By Paul Kiernan

WASHINGTON -- The Covid-19 pandemic remains one of the biggest near-term risks to the stability of the financial system, the Federal Reserve said, while noting that asset prices are vulnerable to significant declines if investor sentiment shifts.

Advancing vaccination against Covid-19, massive government spending and low interest rates have helped asset valuations continue their rise in recent months from levels that were already elevated, the Fed said in a report Thursday.

"Should risk appetite decline from elevated levels, a broad range of asset prices could be vulnerable to large and sudden declines, which can lead to broader stress to the financial system," the central bank said in its semiannual Financial Stability Report. Such scenarios could materialize if progress on containing the virus falls short of expectations or the recovery stalls, straining some households and firms, the Fed said.

The report echoed recent comments from central bankers, including Chairman Jerome Powell, who last week described parts of the financial market as "a bit frothy." Still, other pillars of the financial system have either remained sturdy or improved over the past six months, as trillions of dollars of government stimulus spending and a recovering labor market have strengthened the finances of households and businesses.

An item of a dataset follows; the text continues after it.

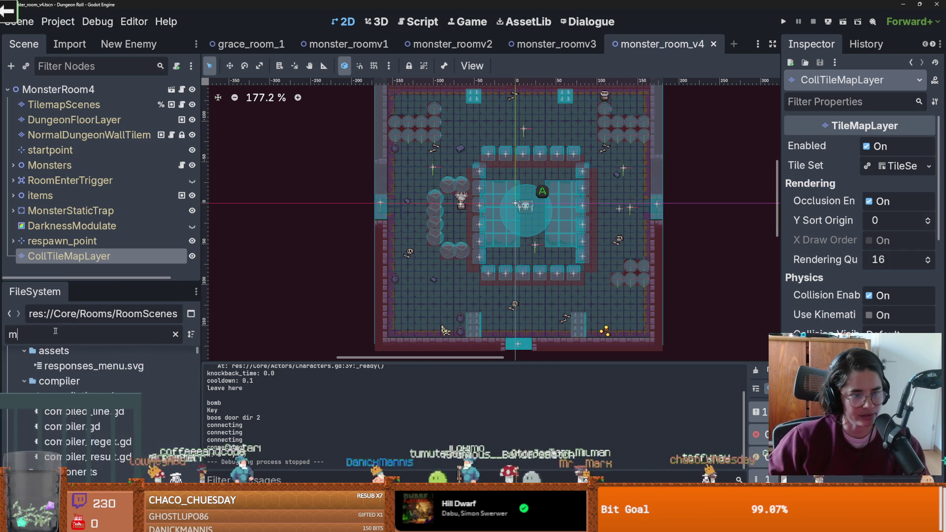
key(ctrl+s)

"The overall financial-stability picture is mixed," Mr. Powell said last week. "But on balance, you know, it's manageable, I would say, and...it's appropriate and important for financial conditions to remain accommodative, to support economic activity."

The Fed's efforts to encourage a recovery from the pandemic-induced downturn have helped lift asset prices. The central bank has kept its key interest rate near zero since March 2020, making it cheaper for businesses and households to borrow and spend on things like machinery, cars and homes. It also buys $120 billion worth of Treasury and mortgage-backed securities each month, which holds down long-term interest rates and encourages investors to shift money into riskier assets such as stocks and corporate debt.